LHCb ha misurato per la prima volta la differenza tra materia e antimateria nei mesoni D0, particelle composte da un quark charm e un antiquark up.

La differenza nel comportamento tra materia e antimateria, nota come violazione di CP, è uno dei processi chiave per comprendere perché l’Universo sia composto solo da particelle di materia e non vi sia presenza di antimateria residua. È la prima volta che l’effetto viene osservato in particelle che contengono il quark charm che ha carica frazionaria +2/3. Tale asimmetria era stata osservata nel 1964 in decadimenti di particelle contenenti il quark strange e successivamente, nel 2001, in particelle contenenti il quark beauty, entrambi di carica -1/3. Si sono dovuti attendere quasi altri 20 anni per arrivare a questo fondamentale traguardo che apre nuovi scenari nella comprensione dell’Universo e nella verifica del Modello Standard.

LHCb, uno dei quattro maggiori esperimenti in presa dati all’acceleratore LHC del CERN, ha analizzato circa 100 milioni di decadimenti rari del mesone D0 raccolti dal 2011 al 2018 misurando un effetto molto piccolo, pari a circa 0.15%. Questo fondamentale risultato è stato raggiunto anche grazie alla ottima capacità dell’esperimento di identificare i diversi tipi di particelle, caratteristica di LHCb unica nel suo genere.

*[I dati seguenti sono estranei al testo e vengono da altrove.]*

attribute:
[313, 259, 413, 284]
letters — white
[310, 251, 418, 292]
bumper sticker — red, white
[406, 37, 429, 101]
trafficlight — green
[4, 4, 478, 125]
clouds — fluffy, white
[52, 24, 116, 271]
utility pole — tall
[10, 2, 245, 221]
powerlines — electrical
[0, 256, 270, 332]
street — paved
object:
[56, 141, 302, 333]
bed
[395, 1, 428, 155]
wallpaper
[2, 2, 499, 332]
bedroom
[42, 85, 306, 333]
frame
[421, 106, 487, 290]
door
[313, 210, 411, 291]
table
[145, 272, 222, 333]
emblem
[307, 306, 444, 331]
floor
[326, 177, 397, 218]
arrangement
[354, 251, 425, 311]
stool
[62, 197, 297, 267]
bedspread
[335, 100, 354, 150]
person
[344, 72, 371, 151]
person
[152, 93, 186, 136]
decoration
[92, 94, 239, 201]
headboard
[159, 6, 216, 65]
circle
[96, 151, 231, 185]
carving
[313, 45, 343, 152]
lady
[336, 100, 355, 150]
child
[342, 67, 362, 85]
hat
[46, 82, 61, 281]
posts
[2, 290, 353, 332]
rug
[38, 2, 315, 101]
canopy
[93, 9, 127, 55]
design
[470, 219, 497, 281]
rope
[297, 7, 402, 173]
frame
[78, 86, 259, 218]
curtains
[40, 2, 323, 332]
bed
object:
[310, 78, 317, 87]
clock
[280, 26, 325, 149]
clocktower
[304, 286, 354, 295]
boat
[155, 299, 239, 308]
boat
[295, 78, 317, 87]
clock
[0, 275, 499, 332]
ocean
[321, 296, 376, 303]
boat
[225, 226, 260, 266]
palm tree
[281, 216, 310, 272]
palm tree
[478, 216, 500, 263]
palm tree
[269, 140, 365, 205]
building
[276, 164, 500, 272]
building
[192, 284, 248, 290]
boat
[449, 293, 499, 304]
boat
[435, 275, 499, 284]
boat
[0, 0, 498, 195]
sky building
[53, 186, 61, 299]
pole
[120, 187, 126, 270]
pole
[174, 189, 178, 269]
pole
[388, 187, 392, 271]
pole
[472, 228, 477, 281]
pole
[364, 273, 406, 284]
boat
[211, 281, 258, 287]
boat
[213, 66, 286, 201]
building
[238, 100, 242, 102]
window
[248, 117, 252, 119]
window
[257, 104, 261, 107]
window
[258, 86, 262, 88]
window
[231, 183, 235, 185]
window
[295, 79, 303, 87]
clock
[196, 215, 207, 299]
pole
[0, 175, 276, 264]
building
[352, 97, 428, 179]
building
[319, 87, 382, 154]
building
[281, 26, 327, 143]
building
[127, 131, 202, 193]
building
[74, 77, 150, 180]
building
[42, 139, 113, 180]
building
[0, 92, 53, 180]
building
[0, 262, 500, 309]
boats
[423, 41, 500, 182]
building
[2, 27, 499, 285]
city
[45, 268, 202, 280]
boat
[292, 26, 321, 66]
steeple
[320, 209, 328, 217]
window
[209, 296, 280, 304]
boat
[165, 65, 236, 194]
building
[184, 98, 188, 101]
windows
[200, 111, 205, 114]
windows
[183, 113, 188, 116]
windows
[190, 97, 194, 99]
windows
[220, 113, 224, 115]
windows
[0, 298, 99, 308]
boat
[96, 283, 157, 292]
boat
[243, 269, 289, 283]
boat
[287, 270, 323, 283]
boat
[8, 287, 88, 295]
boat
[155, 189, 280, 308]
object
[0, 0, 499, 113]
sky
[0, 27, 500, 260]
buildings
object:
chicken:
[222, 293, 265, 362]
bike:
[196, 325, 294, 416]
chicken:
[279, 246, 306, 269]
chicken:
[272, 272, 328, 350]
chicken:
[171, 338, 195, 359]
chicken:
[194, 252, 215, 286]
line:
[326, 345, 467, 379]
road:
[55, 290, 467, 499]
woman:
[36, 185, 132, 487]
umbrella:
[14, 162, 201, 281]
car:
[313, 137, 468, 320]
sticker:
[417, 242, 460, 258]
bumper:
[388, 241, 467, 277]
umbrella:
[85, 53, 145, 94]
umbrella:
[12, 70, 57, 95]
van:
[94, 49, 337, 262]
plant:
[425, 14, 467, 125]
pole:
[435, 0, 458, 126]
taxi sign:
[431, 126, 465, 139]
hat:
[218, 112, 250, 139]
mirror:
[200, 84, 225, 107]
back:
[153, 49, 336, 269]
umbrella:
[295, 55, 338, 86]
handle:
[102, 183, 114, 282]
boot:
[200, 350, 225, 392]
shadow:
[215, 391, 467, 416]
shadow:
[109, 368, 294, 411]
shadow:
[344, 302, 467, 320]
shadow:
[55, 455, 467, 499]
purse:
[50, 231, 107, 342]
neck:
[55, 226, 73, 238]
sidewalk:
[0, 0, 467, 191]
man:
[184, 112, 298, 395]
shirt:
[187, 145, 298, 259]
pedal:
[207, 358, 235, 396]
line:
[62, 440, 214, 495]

La comunità italiana in LHCb ha fornito un contributo fondamentale a tale misura, grazie in particolare all’analisi dei dati portata avanti dal gruppo dell’INFN di Bologna. L’attività dei 13 gruppi LHCb dell’INFN spazia dalla costruzione del rivelatore alle operazioni di funzionamento, Sino all’analisi dei dati. In particolare, i Laboratori Nazionali di Frascati hanno la leadership nella rivelazione e ricostruzione dei muoni, avendo realizzato un’importante parte del rivelatore e del relativo software.